Abstract

Salient object detection has made a rapid progress in recent years. To improve the quality of initial saliency maps, existing algorithms typically refine them via a neighbor-constrained smoothing model, which assigns similar saliency values to neighboring regions. Since the adjacent regions could also cross the boundary between the salient object and background, these spatial distance-based methods easily cause false detection by involving the background regions that are close to the salient objects. To address this problem, we propose a boundary-guided optimization framework to jointly improve the region smoothness and correct the false detect regions. Specifically, we introduce a latent segmentation variable to regularize the consistency between the refined saliency map and the latent segmentation mask, which penalizes high (low) saliency values of the regions lying outside (inside) the estimated object boundary.

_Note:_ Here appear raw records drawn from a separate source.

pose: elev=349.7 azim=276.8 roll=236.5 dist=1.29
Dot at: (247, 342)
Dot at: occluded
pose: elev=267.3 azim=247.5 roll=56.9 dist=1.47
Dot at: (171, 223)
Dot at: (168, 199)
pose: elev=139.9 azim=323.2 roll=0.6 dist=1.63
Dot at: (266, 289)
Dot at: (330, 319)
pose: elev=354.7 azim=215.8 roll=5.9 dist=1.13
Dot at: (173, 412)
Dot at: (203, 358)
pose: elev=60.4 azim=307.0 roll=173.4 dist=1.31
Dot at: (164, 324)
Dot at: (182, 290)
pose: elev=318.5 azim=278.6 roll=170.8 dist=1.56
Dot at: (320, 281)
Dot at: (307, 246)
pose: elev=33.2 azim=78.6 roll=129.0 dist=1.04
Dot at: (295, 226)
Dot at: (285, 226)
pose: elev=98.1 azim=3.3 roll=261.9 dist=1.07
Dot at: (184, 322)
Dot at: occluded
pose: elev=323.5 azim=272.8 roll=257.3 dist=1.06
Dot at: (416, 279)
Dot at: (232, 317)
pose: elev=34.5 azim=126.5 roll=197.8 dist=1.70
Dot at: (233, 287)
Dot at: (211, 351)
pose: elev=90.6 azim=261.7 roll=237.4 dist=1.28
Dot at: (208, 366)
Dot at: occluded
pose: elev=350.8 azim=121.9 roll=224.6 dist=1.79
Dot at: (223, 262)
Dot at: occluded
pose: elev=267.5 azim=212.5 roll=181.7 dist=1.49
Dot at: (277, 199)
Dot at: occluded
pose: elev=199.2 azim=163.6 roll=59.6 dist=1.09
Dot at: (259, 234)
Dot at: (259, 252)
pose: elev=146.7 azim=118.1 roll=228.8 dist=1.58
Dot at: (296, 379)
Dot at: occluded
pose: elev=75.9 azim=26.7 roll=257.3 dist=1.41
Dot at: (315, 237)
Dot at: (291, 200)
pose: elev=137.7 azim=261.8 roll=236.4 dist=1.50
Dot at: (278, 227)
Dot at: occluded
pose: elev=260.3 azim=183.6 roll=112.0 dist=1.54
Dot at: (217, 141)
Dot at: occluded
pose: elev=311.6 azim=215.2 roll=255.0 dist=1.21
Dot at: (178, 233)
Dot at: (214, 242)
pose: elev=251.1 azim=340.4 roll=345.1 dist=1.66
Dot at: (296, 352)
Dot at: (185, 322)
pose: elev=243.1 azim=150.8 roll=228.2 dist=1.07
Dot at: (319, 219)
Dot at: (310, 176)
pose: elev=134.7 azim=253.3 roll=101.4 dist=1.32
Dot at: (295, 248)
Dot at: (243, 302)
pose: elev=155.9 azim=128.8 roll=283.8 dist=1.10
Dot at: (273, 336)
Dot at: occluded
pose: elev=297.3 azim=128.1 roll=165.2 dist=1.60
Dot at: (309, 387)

To optimize the proposed objective function, we decompose the primary problem into two subproblems: submodular optimization problem and convex optimization problem. The submodular optimization problem can be quickly optimized using the off-the-shelf technique while the convex optimization can be solved with a closed-form solution. The experimental results show that the proposed method consistently improve the performances of eight state-of-the-art salient object detection algorithms on three datasets, including latest deep convolutional neural network-based algorithms. Meanwhile, our method outperforms state-of-the-art saliency refinement algorithms.